■ **Collected data**:
- Opening Delimiter -

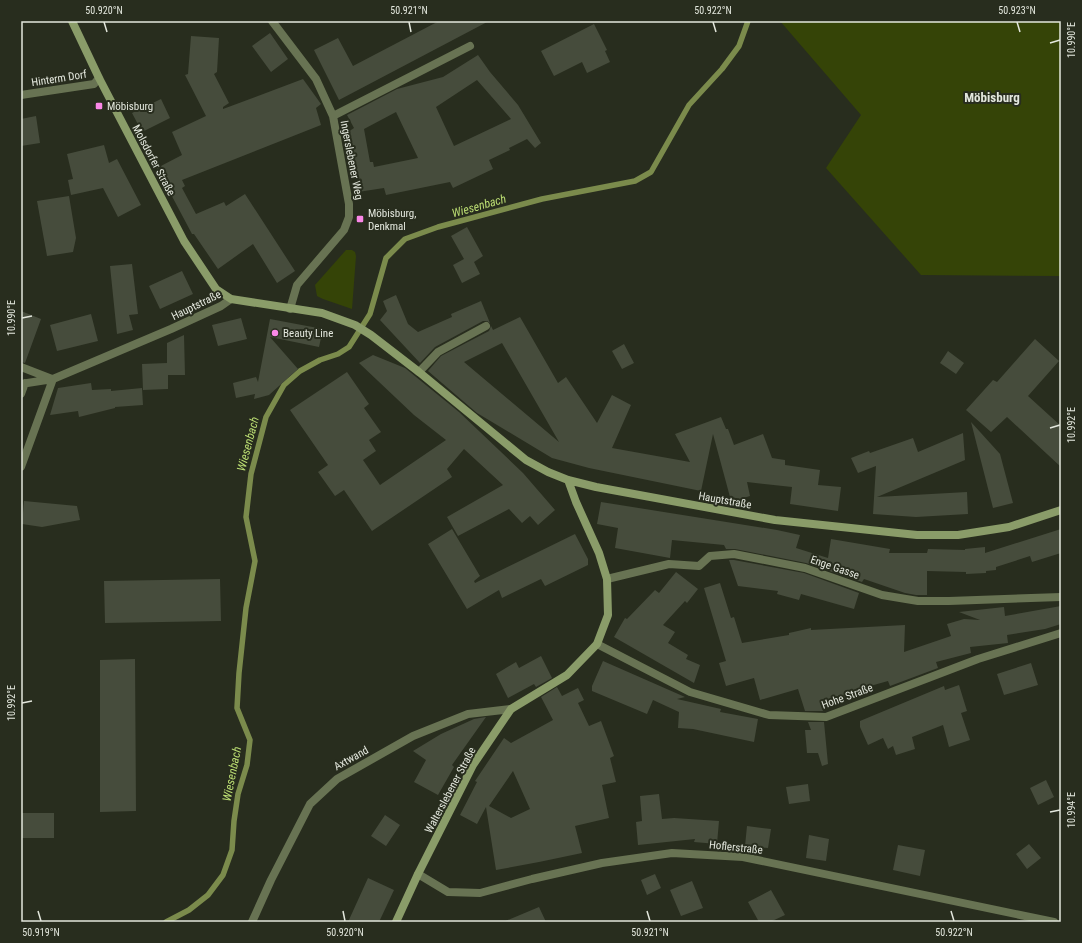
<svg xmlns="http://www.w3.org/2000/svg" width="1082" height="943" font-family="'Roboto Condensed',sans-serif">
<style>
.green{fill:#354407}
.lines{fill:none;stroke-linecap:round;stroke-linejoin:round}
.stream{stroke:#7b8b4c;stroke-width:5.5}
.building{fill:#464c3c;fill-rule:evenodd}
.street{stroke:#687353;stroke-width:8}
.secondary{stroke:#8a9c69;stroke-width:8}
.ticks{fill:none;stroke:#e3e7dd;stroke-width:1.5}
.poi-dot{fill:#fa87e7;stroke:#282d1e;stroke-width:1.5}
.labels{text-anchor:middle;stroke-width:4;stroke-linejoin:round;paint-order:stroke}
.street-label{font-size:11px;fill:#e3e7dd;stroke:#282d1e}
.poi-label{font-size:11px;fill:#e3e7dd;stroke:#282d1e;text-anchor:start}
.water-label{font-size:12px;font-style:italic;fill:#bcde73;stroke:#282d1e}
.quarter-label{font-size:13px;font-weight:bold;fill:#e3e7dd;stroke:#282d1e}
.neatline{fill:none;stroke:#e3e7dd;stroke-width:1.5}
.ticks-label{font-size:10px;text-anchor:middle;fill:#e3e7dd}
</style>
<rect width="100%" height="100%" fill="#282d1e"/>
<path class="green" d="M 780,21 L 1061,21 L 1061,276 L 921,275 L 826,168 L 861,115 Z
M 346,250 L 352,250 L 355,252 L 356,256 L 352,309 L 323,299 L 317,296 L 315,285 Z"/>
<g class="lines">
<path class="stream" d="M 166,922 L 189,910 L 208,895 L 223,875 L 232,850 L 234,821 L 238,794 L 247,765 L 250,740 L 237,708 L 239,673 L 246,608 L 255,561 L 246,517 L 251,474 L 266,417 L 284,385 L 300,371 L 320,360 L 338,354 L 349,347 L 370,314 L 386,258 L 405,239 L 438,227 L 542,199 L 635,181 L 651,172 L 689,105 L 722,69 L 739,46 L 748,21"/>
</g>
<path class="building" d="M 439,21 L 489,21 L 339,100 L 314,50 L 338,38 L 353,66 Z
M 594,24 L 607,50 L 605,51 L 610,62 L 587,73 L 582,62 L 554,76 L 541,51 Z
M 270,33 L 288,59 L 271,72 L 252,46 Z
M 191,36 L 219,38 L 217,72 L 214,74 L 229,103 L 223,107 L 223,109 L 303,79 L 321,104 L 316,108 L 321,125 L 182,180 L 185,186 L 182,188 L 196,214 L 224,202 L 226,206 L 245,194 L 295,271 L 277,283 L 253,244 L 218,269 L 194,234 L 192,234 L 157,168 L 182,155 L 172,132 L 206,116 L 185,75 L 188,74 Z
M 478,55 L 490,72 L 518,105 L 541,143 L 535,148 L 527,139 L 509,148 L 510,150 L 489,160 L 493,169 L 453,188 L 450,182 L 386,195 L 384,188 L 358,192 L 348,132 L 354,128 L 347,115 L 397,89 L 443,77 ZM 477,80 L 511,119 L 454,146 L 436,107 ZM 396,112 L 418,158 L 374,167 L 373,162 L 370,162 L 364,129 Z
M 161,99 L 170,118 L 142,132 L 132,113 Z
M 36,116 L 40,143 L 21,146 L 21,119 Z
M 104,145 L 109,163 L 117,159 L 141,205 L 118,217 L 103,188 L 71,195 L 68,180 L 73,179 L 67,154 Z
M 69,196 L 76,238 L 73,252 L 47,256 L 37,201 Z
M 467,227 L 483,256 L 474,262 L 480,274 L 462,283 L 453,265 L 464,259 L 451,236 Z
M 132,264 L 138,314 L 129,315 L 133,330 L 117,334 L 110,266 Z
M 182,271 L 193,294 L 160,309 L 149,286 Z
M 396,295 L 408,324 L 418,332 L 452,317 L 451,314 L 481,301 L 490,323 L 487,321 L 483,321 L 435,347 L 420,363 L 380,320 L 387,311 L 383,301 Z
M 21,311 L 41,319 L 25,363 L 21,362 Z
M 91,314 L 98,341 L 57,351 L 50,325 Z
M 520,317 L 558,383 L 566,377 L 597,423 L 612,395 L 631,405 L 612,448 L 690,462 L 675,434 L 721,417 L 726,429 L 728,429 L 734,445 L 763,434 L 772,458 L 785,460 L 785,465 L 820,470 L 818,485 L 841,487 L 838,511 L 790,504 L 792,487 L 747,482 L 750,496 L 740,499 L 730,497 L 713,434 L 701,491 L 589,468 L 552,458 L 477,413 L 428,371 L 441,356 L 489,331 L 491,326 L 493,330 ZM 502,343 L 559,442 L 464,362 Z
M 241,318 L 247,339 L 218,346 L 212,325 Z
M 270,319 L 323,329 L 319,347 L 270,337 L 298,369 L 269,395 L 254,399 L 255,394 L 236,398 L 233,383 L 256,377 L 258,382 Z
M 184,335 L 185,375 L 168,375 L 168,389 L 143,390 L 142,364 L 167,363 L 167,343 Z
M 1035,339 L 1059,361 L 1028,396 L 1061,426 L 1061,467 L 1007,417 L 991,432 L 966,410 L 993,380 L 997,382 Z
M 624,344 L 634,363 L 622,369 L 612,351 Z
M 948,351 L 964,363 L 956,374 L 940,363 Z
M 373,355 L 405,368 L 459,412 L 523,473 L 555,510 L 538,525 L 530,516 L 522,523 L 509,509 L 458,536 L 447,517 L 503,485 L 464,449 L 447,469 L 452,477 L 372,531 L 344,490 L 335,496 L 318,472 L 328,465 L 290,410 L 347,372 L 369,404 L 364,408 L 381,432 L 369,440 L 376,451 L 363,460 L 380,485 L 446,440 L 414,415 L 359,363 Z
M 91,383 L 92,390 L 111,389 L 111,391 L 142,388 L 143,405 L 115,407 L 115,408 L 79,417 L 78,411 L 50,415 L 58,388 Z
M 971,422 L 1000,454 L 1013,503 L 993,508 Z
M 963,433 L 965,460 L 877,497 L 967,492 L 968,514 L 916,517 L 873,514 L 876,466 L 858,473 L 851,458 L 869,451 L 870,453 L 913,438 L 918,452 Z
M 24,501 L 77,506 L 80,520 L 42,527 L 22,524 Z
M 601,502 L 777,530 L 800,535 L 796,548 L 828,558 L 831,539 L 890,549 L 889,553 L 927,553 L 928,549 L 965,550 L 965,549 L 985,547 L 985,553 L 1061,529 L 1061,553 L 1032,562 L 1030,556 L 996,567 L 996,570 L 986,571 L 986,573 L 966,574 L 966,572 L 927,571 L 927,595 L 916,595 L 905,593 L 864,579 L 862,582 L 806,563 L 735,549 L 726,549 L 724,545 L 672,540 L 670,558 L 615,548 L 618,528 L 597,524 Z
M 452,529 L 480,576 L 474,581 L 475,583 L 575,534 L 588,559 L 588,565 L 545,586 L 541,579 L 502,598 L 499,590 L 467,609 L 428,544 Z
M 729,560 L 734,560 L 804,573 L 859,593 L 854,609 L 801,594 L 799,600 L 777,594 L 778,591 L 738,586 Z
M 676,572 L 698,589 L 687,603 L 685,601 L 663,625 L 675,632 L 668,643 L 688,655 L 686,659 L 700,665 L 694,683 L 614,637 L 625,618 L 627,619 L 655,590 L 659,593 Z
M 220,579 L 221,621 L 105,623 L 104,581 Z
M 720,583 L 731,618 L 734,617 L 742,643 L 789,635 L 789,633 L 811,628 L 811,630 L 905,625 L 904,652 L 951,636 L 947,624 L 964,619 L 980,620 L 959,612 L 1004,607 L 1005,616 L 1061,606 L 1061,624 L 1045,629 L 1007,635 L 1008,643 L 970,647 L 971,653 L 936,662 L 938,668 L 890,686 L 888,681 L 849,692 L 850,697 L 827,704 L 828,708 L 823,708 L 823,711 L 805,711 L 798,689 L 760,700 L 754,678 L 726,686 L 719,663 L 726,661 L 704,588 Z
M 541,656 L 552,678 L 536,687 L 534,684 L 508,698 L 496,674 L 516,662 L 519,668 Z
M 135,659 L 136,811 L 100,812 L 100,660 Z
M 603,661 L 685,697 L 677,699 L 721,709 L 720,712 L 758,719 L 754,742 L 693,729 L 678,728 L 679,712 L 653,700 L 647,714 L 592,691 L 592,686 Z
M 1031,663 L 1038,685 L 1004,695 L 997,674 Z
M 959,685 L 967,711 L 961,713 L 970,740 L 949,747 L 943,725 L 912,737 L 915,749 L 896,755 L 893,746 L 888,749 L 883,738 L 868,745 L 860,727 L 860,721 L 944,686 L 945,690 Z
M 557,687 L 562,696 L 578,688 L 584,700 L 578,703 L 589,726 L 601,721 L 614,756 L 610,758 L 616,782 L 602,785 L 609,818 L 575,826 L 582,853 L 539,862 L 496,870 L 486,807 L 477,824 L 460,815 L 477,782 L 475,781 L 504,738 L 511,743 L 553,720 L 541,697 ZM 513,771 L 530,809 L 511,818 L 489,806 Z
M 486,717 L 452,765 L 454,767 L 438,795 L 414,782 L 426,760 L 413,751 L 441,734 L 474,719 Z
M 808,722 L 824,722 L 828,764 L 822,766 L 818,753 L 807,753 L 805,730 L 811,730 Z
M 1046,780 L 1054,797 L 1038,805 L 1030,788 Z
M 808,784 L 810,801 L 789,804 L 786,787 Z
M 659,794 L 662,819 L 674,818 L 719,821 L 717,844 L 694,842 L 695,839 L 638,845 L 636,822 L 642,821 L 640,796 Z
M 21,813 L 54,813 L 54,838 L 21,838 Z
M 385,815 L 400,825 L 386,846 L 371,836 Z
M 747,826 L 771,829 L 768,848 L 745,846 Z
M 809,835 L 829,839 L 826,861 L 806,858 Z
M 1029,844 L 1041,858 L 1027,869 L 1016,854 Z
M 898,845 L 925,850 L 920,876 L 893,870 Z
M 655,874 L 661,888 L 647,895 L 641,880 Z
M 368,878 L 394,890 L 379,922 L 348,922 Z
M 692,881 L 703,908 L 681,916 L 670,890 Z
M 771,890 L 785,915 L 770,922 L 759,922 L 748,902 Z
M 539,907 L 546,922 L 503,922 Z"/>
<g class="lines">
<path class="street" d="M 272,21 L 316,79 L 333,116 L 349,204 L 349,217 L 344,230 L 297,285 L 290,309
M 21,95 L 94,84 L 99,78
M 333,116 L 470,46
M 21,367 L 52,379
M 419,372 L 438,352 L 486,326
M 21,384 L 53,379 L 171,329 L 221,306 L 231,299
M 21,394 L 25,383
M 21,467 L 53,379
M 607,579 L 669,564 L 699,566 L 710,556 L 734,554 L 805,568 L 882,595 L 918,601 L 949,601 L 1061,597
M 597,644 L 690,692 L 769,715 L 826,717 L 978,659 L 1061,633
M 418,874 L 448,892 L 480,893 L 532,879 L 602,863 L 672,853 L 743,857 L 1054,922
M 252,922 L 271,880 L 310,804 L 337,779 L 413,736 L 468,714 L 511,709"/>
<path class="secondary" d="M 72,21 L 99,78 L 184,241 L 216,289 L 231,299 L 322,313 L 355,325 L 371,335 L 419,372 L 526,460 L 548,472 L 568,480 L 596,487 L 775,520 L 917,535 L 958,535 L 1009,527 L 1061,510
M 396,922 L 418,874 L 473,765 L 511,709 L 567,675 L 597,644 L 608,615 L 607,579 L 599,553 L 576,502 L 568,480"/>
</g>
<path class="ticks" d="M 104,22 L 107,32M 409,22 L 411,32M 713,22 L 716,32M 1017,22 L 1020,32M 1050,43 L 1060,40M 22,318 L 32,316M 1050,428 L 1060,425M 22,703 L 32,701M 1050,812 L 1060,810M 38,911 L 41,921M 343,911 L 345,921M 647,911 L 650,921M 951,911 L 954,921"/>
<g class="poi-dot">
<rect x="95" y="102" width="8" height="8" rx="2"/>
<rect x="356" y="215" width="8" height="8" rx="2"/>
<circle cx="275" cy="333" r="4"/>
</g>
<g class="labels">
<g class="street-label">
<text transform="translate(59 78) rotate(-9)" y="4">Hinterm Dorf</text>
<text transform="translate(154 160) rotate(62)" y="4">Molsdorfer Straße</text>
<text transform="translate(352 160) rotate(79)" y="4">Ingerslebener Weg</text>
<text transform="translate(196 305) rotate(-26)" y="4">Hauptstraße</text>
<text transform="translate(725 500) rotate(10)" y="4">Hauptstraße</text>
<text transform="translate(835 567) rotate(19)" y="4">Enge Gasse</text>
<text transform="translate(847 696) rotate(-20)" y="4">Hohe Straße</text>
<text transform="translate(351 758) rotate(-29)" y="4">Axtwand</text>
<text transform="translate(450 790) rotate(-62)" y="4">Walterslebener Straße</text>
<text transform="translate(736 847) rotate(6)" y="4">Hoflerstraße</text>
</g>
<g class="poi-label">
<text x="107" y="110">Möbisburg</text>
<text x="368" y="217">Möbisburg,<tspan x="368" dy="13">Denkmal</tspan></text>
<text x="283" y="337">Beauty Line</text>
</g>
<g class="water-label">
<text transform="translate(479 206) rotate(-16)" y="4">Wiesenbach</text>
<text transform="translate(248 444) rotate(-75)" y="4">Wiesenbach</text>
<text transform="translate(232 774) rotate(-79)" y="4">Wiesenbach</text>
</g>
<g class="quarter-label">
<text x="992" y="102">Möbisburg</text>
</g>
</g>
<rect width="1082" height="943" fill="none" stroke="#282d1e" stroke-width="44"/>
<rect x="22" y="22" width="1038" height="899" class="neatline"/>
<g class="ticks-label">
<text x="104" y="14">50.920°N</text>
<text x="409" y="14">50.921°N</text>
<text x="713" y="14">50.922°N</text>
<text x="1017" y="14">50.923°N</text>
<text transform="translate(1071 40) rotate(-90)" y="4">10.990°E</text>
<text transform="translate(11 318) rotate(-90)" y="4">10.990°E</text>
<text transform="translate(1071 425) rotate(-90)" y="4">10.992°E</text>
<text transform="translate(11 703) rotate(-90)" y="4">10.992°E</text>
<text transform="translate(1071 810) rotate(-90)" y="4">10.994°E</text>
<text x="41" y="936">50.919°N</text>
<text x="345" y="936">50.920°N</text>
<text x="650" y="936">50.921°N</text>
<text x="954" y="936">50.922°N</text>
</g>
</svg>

- Closing Delimiter -

■ **REQUIRED ACTION**:
Copy out each line of the entries where the word "linejoin" is found.

■ **TASK ANSWER**:
.lines{fill:none;stroke-linecap:round;stroke-linejoin:round}
.labels{text-anchor:middle;stroke-width:4;stroke-linejoin:round;paint-order:stroke}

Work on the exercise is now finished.